---- Texte du document
Dans « Genèse de la corrida moderne » (1), qui vient d'être réédité, le Tio Pepe, shérif de la
critique tauromachique française, houspille à juste titre les spectateurs
«ignares» d'une corrida de Dax qui, le 15 août 1989, ont sifflé un
desplante d'Ortega Cano et se sont ainsi «couverts de ridicule». Siffler
les desplantes, les gestes de
bravade d'un torero, est un mal assez français. Cela dit, tous les
desplantes, loin de là, ne méritent pas des ovations. Le beau et valeureux
desplante fait devant un toro bravo, sérieux et dominé après un rude
combat, paye les pots cassés pour toutes les ridicules et toutes les impudentes fanfaronnades que les toreros sans vergogne théâtralisent devant des toros sans importance ou jamais réellement dominés.
--------
---- Données fournies
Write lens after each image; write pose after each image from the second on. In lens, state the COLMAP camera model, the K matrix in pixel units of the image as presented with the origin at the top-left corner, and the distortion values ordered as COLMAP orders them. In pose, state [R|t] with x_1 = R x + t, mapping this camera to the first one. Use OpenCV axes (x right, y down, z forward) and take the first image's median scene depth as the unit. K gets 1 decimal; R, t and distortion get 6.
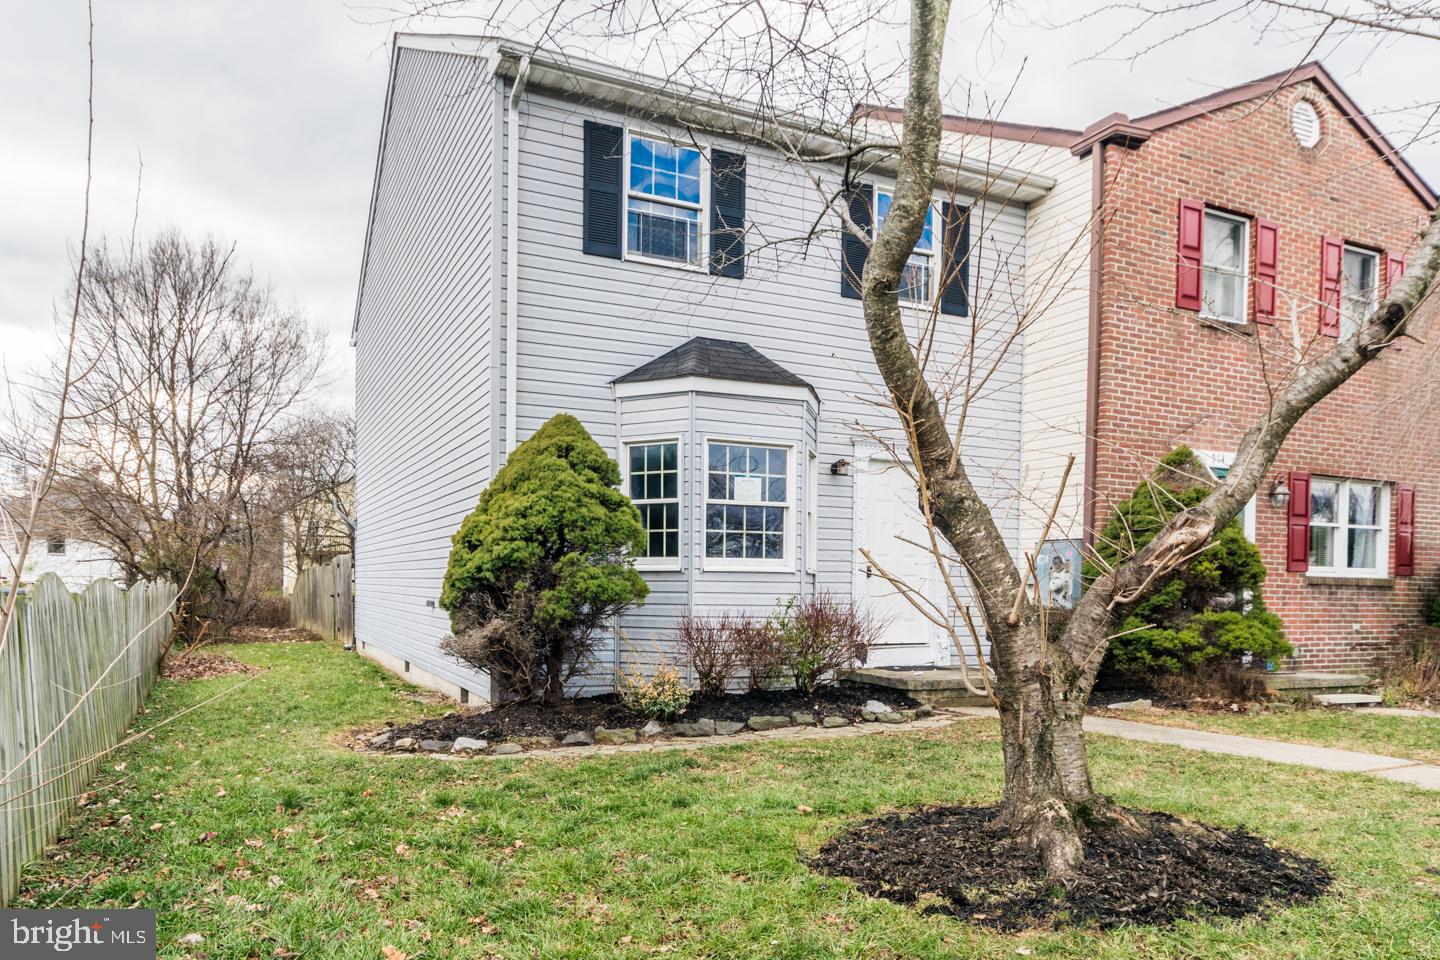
--------
Consignes de l'exercice: Rédigez la suite du texte sur les desplantes, en reprenant après sa dernière phrase. Ces données n'ont aucun lien avec le texte sur les desplantes.

Réponse attendue:
Lorsque, le 21 avril 1914 à
Séville, Belmonte, après une faena «forte» (selon les propres mots du
torero), a pris à pleine main la corne du Miura Rabicano, le public de
Séville, qui n'était pas exclusivement «joselitiste», se ralliera au
belmontisme pendant que, dans sa maison de la plaza de l'Encarnación,
l'éleveur Eduardo Miura, apprenant l'incroyable nouvelle de la bouche de
son mayoral catastrophé, s'effondrera, dit-on, en larmes. Un torero,
un humain, osait attraper la corne d'un sauvage Miura! Ce geste de défi justifié était venu dans le feu d'une faena capitale et
surgissait comme le dévoilement, l'épiphanie de tout ce qu'elle avait été,
elle, et de tous les sentiments qui l'avaient empoigné lui.